Perceval v. Robinson et al
ORDER granting 77 Defendants' Motion for Summary Judgment by Magistrate Judge Boyd N. Boland on 08/26/14. Summary Judgment shall enter in the favor of the defendants. (nmarb, )
IN THE UNITED STATES DISTRICT COURT
FOR THE DISTRICT OF COLORADO
Magistrate Judge Boyd N. Boland
Civil Action No. 12-cv-01689-BNB-KMT
BRIAN PATRICK SPENSER PERCEVAL,
GRAYSON ROBINSON, Sheriff,
ELAINE MEYER, Health Services Administrator, and
Linda C. Ross, L.P.N.,
This matter arises on Defendants’ Motion for Summary Judgment [Doc. #77, filed
06/13/2014] (the “Motion”). The Motion is GRANTED.
I. STANDARD OF REVIEW
In ruling on a motion for summary judgment, the facts must be viewed in the light most
favorable to the party opposing the motion and that party must be afforded the benefit of all
reasonable inferences to be drawn from the evidence. Adickes v. S. H. Kress & Co., 398 U.S.
144, 157 (1970). Summary judgment shall be rendered “if the movant shows that there is no
genuine issue as to any material fact and the movant is entitled to judgment as a matter of law.”

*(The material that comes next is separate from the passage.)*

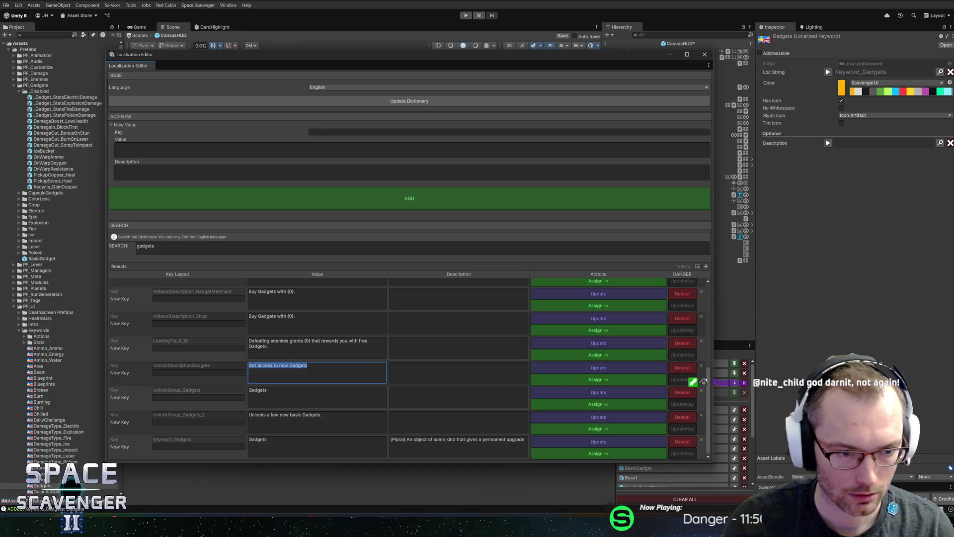
{"action": "left_click", "coordinate": [329, 367]}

Fed.R.Civ.P. 56(a). A genuine issue of material fact exists “if the evidence is such that a
reasonable jury could return a verdict for the nonmoving party.” Anderson v. Liberty Lobby,
Inc., 477 U.S. 242, 248 (1986).
The moving party bears the initial burden of demonstrating by reference to portions of
pleadings, discovery and disclosure materials on file, and any affidavits, the absence of genuine
issues of material fact. Celotex Corp. v. Catrett, 477 U.S. 317, 323 (1986). “The moving party
may carry its initial burden either by producing affirmative evidence negating an essential
element of the nonmoving party’s claim, or by showing that the nonmoving party does not have
enough evidence to carry its burden of persuasion at trial.” Trainor v. Apollo Metal Specialties,
Inc., 318 F.3d 976, 979 (10th Cir. 2002).

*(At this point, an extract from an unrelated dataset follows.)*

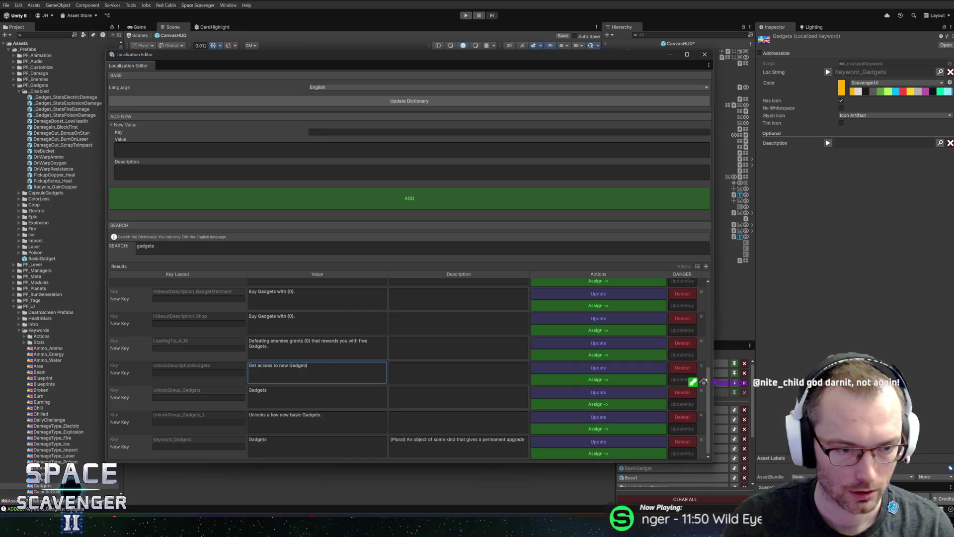
{"action": "left_click", "coordinate": [705, 54]}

The party opposing the motion is then required to go beyond the pleadings and designate
evidence of specific facts showing that there is a genuine issue for trial. Celotex, 477 U.S. at
324. Only admissible evidence may be considered when ruling on a motion for summary
judgment. World of Sleep, Inc. v. La-Z-Boy Chair Co., 756 F.2d 1467, 1474 (10th Cir. 1985).
II. UNDISPUTED MATERIAL FACTS
1. The plaintiff was transferred to the Arapahoe County Detention Facility (“ACDF”)
from a Denver jail at approximately 1:30 p.m. on May 16, 2012. Second Amended Complaint
[Doc. #65], p. 3, ¶ 13; Plaintiff’s Response in Opposition to Defendants’ Motion for Summary
Judgment [Doc. #79] (the “Response”), footnote 3. At all times pertinent to the allegations of
the Second Amended Complaint [Doc. #65], the plaintiff was a pretrial detainee at ACDF. First
Amended Complaint [Doc. #9], p. 14.1
2. Accompanying the plaintiff in a separate bag carried by a deputy were his civilian
clothing and three medications: a labeled albuterol inhaler, an unlabeled inhaler, and a bottle of
The First Amended Complaint is not consecutively paginated. Therefore, I cite to the
page numbers of the First Amended Complaint as they are assigned by the court’s docketing
nitroglycerin tablets. Second Amended Complaint, p. 3, ¶ 13; Motion, Ex. J, p. 2; Defendants’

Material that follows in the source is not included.